Meteor by default creates local mongodb database (projectname/.meteor/local/db) when you run:

$ meteor run

If you have mongodb already installed just run Meteor project with command:

$ MONGO_URL=mongodb://localhost:27017/meteorprojectname meteor run

If you don’t want to type this every time you run your project you can create a bash script:
$ echo 'MONGO_URL=mongodb://localhost:27017/meteorprojectname meteor run' > run.sh

additional details
http://meteor.hromnik.com/blog/meteor-run-without-creating-local-mongo-database

There are several ways to do it

in our case use have a startup script in package.json we call with

meteor npm run start

it looks like

  "scripts": {
    "start": "MONGO_URL=mongodb://localhost:27017/wreshared ROOT_URL=http://localhost:3000 meteor run --settings '.config/development.json' --port 3000",

2 Likes

Hi @maxhodges why do I need this

.config/development.json

?

Since I have initially a database created in Flask-PyMongo named “test_jiraflask” and collection called “release_details”, like to know how Meteor.js would connect to this, so that it can render, update within Meteor.js dhtmlx-gantt chart.

So if my meteor projectname is “jirameteor”, then in the package.json:

“scripts”: {
“start”: “MONGO_URL=mongodb://localhost:27017/jirameteor ROOT_URL=http://localhost:3000 meteor run --settings ‘.config/development.json’ --port 3000”,

so now both the Flask and Meteor app are able to access it correct?

You don’t need that part. He just showed how he is using package.json to simplify the call of meteor with custom arguments.

You can either call directly from your shell:

MONGO_URL=mongodb://localhost:27017/jirameteor meteor run

OR add to your package.json inside your scripts section:

{
  "scripts": {
    "start": "MONGO_URL=mongodb://localhost:27017/jirameteor meteor run"
  }
}

With package.json, you can execute npm start in your shell, and NPM will call the script you defined inside start.

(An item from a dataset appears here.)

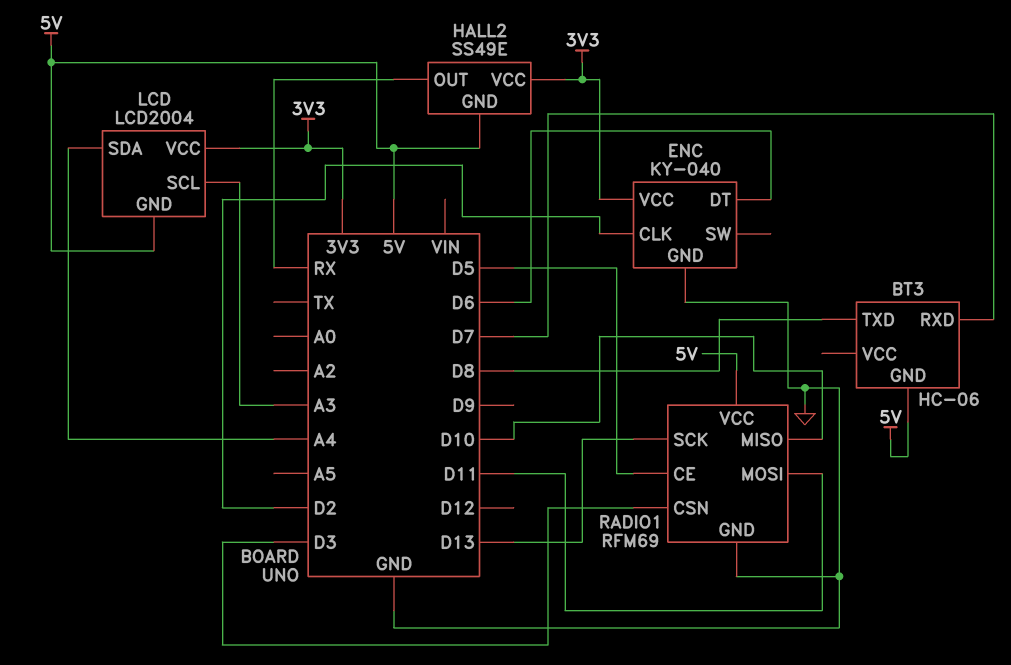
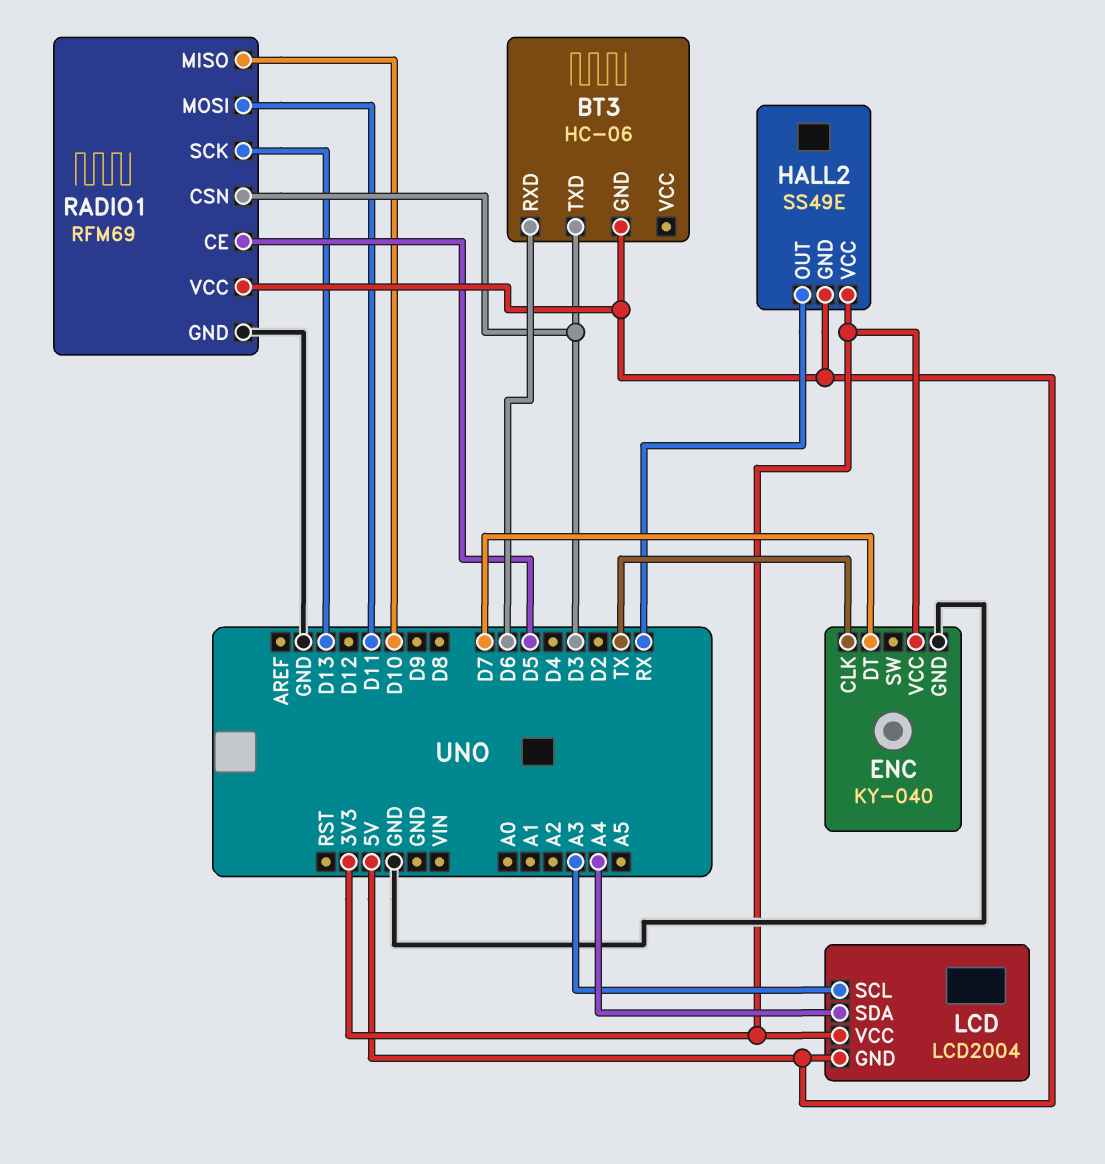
BT3 pin RXD: D7 -> D6
BT3 pin TXD: D8 -> D3
ENC pin CLK: D2 -> TX
ENC pin DT: D6 -> D7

You should replace jirameteor with your database name.

To use collections, you need to define the collections with the same name as you have in Flask.
For example, if you have a collection in flask named messages, you’ll need to add in your meteor code:

const Messages = new Mongo.Collection('messages');

Then you can call Messages.find({username: 'fermuch'}) or whatever query you want.


EDIT: I think this part is obvious, but just in case: in the url mongodb://localhost:27017/jirameteor, localhost is the address, 27017 is the port, and jirameteor is the database name. If you’re using a mongo server with the default config, that address (your computer) and port (the default mongo port) should work.